Patients given no refills or 2, 5,or 11 refills for 3, 6, or 12 months may infer erroneously that they should discontinue the drug when the prescription runs out. On the other hand, the physician may intend to discontinue a drug, but the pharmacy sends a refill request by fax that gets refilled automatically. Patients calling to inquire whether they should continue a medication or not may be directed by the phone tree to call their pharmacy to initiate a refill request. This can lead the patient to take a medication perpetually that was meant to be discontinued. Everything is handled electronically, and no one thinks about it. Dose changes also can lead to confusion.


The coders of modern electronic medical records seem to think that a new prescription is written every time a dose is changed, but that is simply wasteful. The clumsy handling of medication lists by electronic records systems often provides more confusion than clarity.
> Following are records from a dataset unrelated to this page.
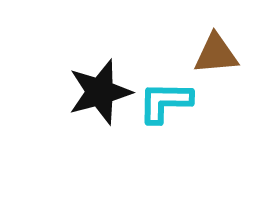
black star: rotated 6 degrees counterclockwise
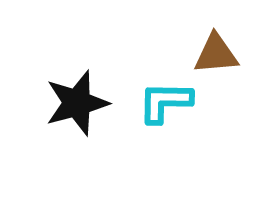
black star: moved 23 px left, 11 px down
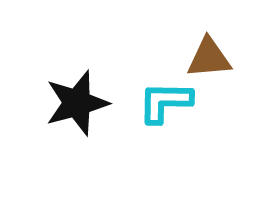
brown triangle: moved 7 px left, 4 px down
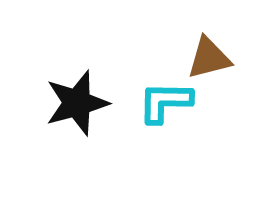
brown triangle: rotated 9 degrees counterclockwise
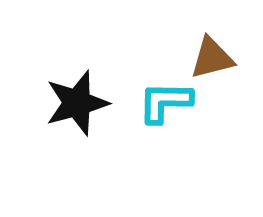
brown triangle: moved 3 px right
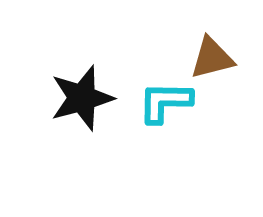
black star: moved 5 px right, 5 px up
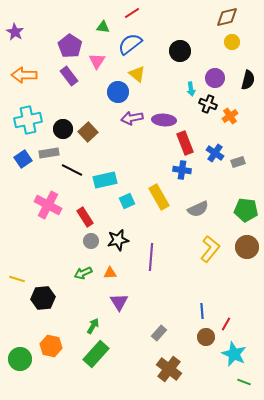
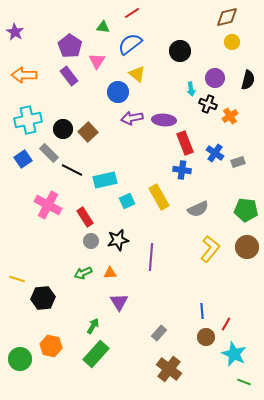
gray rectangle at (49, 153): rotated 54 degrees clockwise
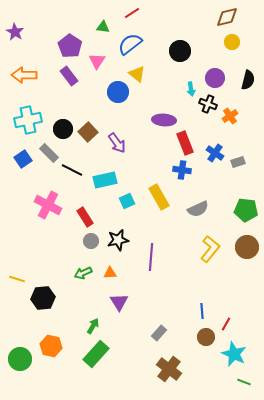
purple arrow at (132, 118): moved 15 px left, 25 px down; rotated 115 degrees counterclockwise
Medications fall off the list prematurely or persist long after the physician discontinued them. Duplicates abound. Dose changes are not captured. Because of the confusion generated by electronic records and by rotating staff in big offices or hospitals, the best source of knowledge about what medication and what dose the patient should be or is taking is the patient herself. Commonly, when I ask a patient what medications or what dose they are taking, they point and say, "I don't know, it's in the computer." I respond that it does not matter what the computer says, the only truth is what the patient is actually putting in her mouth.

A drug that you are not taking cannot be causing your symptoms or helping control them. A drug that you are taking that I don't know about could be causing you harm that we are unable to address. For your safety, you must know your medication list, the dosage, and your allergies. If you do not have it in your head, write it down!